Dydona z Kartaginy – kobieta spragniona miłości

– Jakim sposobem opuściłeś Troję, Eneaszu?

– Pani, natychmiast po upadku miasta zwołałem moich wojowników, zabrałem mojego ojca Anchizesa, ukochaną Kreuzę i syna Askaniusza. Wsiedliśmy na jeden z ocalałych trojańskich statków, by popłynąć do Antandros. To bezpieczny, ukryty głęboko w zatoce port, gdzie mieli do nas dołączyć współtowarzysze niedoli. Statek, którym planowaliśmy uciec z umierającej Troi, nie nadawał się do długiej podróży, w którą niechybnie wyruszaliśmy. Potrzebowaliśmy mocnych okrętów. Trzeba było je zbudować. Z daleka od wrogów.

– Czyli że pomimo tego, żeś przegrany, nie poddałeś się. To wspaniale!

– Pani, w czasach pokoju łatwo się rozmawia o wojnie.

– Drogi Eneaszu, wybacz mi, proszę. Nie chciałam cię urazić.

– Wyszliśmy pod osłoną nocy. Słyszałem płacz branych gwałtem dziewczynek i krzyki ich matek, cieszyłem się, wybacz, o pani, tak się cieszyłem, że Kreuza nie powiła córki. Chłopcy też bywają brańcami, lecz na szczęście Askaniusz uszedł cało. Ojciec zachęcał napotkanych wojowników, aby do nas dołączyli. Wkrótce zostawiliśmy za sobą płonącą Troję. Dopiero na statku zorientowałem się, że nie ma z nami Kreuzy. Bez wahania wróciłem do piekła, aby ją odszukać. Zszedłem wtedy na dno rozpaczy, Dydono. Szukałem tam, gdzie dawne uliczki rozjaśniało kiedyś słońce. Przeszedłem wszystkie ciemne zaułki. I nie znalazłem jej.

– Cóż wtedy postanowiłeś?

– Czcigodna królowo, ty znasz dobrze swoje powinności, ja również! Wróciłem na statek, do swoich. Jestem za nich odpowiedzialny. Anchizes był wtedy już tak słaby, że nie potrafił przejść samodzielnie dwudziestu kroków. Askaniusz to jeszcze chłopiec. Urodzony w szóstym roku wojny nie wie, czym jest pokój.

– Gdzie Kartagina, a gdzie Antandros!
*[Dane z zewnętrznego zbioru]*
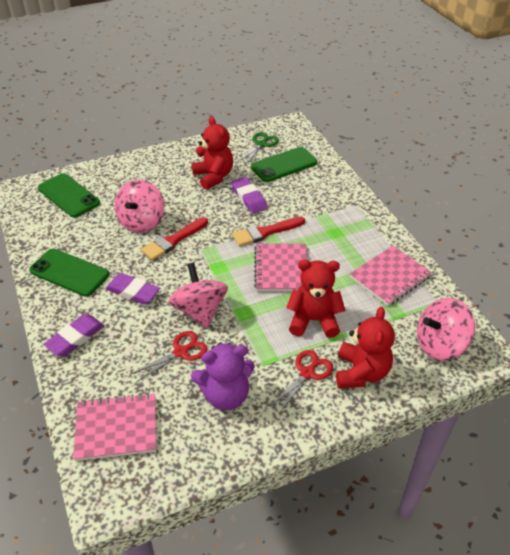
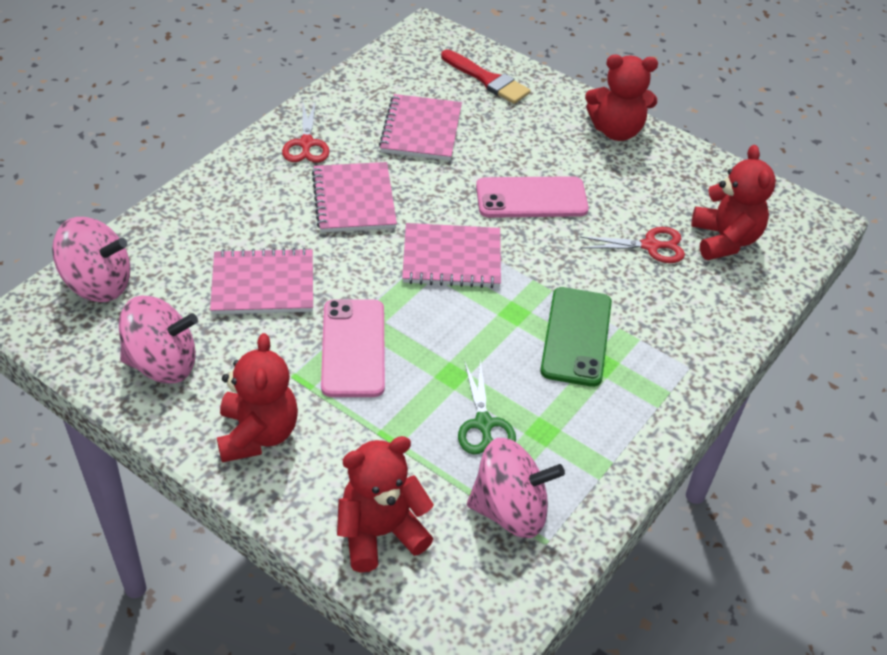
green phone: [29,249,109,297] [38,173,100,218] [251,147,317,182] = 3 -> [540,287,612,387] = 1
pink notebook: [73,393,156,461] [254,244,307,291] [350,246,432,306] = 3 -> [210,248,313,314] [312,162,397,233] [379,94,462,161] [402,223,501,288] = 4
pink phone: none = 0 -> [321,299,385,397] [476,176,589,218] = 2
purple eraser: [43,314,105,356] [105,273,160,305] [231,177,268,214] = 3 -> none = 0
purple teddy bear: [191,342,255,410] = 1 -> none = 0
red brush: [141,217,208,260] [232,217,305,246] = 2 -> [441,50,530,104] = 1
red teddy bear: [192,116,233,190] [286,259,345,338] [336,307,395,388] = 3 -> [217,333,298,463] [337,436,434,573] [585,55,658,141] [691,145,776,260] = 4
Eneaszu, skosztuj wina, zanim opowiesz nam o swoich żeglarskich potyczkach. Rozpieść podniebienie owocami tej ziemi, o panie!

– Królowo, niech ci bogowie odpłacą hojnie za twoją serdeczną troskę i gościnę!
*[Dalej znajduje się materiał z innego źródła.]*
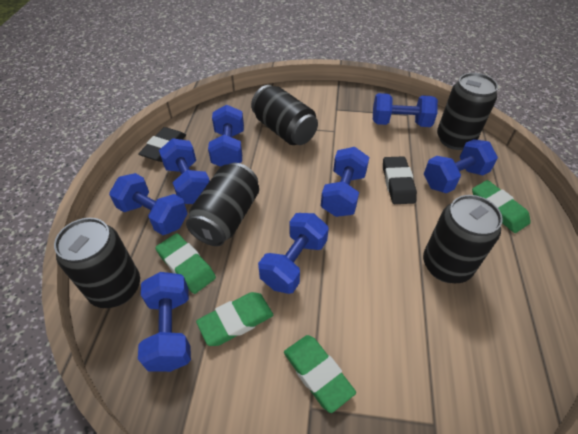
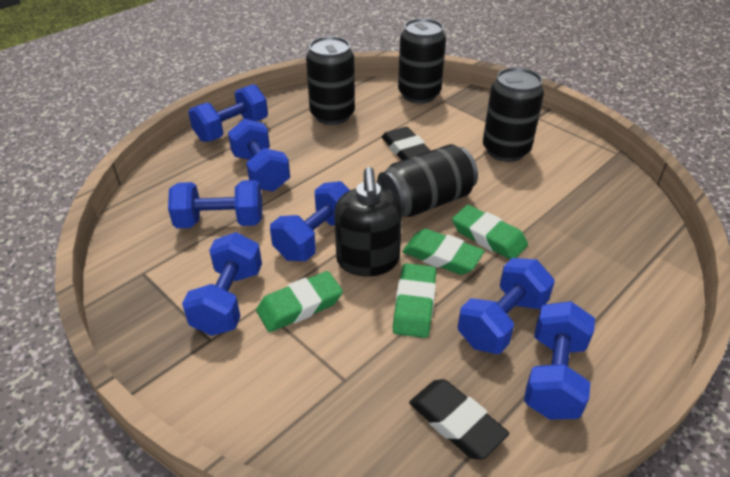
black can: [54,218,140,308] [186,163,259,246] [251,85,318,145] [423,195,503,283] [437,73,498,150] = 5 -> [306,36,355,125] [377,144,478,217] [398,18,446,104] [483,67,544,162] = 4
black soap dispenser: none = 0 -> [334,167,402,276] = 1
blue dumbbell: [109,173,187,235] [138,272,191,372] [159,138,210,204] [208,105,244,167] [258,213,329,294] [321,147,369,217] [373,93,438,127] [424,139,498,193] = 8 -> [168,180,262,228] [182,232,262,336] [188,84,268,142] [228,119,290,191] [270,181,350,261] [458,258,555,354] [524,301,595,420] = 7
– Wojowniku, ufam, że nie pogardzisz moim ludem i zostaniesz z nami na dłużej. – Dydona popatrzyła na Eneasza, prosząc go nie tylko słowami o pozostanie. Szybko spuściła wzrok, zarumieniona. Zerwała się niby po to, by poprawić fałdy tuniki, po czym ponownie spoczęła na poduszkach. Eneasz przeciwnie: wyglądał na nieskrępowanego. W milczeniu przyglądał się cały czas królowej Kartaginy. Był czujny. Dydona, chcąc przerwać ciszę i nie uzyskując potwierdzenia od swojego gościa, odpowiedziała samej sobie:

– Zbliżają się zimowe sztormy. Tu jest bezpiecznie. W porcie zaopiekujemy się waszymi nawami, a w moim pałacu nie zabraknie wam niczego. Proś o wszystko, a będzie ci to dane, o panie. – Eneasz nadal milczał. Zdawało się, że duchem jest nieobecny. Dydona wyglądała jak ryba wyrzucona przez niełaskawą falę na brzeg. Jeszcze chwila i umrze z pragnienia?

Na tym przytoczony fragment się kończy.